Spacewalks in 2017 and March 2019 replaced the 24 left and right inboard solar array batteries with 12 lithium-ion units.
For those replacements, the station's robot arm had the reach necessary to assist the astronauts with battery relocations and unbolting and only four spacewalks were required. The outboard arrays and batteries pose a more difficult challenge.
During two spacewalks last October and another two more this past January — which were NASA'sand — astronauts replaced the batteries at the far left end of the station's truss.
Because the outboard work site is so far from the robot arm's outermost anchor point, four spacewalks were required because the astronauts had to manually move batteries back and forth between a storage pallet and the integrated electronics assembly where they were installed.
Cassidy and Behnken plan to carry out four essentially identical spacewalks to replace the 12 nickel-hydrogen batteries in the outboard right-side set of arrays with six lithium-ion units.

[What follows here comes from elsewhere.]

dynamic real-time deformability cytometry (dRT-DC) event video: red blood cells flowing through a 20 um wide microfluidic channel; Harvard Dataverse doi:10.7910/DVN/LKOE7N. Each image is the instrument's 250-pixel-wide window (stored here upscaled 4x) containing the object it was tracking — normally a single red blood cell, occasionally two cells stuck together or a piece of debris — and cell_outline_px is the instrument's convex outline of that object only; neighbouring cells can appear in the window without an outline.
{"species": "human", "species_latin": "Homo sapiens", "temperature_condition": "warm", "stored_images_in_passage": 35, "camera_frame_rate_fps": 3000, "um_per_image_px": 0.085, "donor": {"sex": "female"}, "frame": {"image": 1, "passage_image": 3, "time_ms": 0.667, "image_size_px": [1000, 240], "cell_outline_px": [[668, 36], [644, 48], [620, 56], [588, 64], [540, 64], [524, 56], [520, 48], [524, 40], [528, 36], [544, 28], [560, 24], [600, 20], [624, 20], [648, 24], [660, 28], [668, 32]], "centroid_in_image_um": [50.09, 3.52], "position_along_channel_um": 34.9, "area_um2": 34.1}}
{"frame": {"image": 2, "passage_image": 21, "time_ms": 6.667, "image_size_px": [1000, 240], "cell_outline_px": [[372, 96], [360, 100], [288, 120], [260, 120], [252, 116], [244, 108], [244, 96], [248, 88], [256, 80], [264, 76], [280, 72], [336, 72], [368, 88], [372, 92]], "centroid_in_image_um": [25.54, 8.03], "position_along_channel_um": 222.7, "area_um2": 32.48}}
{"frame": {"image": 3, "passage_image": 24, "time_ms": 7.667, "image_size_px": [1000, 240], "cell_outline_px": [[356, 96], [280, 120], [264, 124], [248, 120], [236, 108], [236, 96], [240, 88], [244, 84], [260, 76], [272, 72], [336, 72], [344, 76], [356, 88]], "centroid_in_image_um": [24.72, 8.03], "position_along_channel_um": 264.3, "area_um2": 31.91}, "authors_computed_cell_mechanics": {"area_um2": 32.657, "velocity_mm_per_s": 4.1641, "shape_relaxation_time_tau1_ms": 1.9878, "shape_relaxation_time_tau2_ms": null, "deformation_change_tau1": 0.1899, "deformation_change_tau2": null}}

During Friday's excursion, the astronauts removed five of the six older-generation batteries in one power channel, installed two new batteries and two adapter plates. During next week's spacewalk, the sixth nickel-hydrogen battery in the circuit will be removed and a third lithium-ion unit will be installed along with one more adapter plate.
During two spacewalks next month, Cassidy and Behnken plan to replace the final six old batteries in the right-side outboard truss segment and install the final three lithium-ion power packs.
But those spacewalks will depend in part on how the first two go and the status of plans to bring Behnken and Hurley back to Earth in the Crew Dragon ferry ship around Aug. 2. If problems crop up, the final two spacewalks could be deferred and carried out by a future station crew.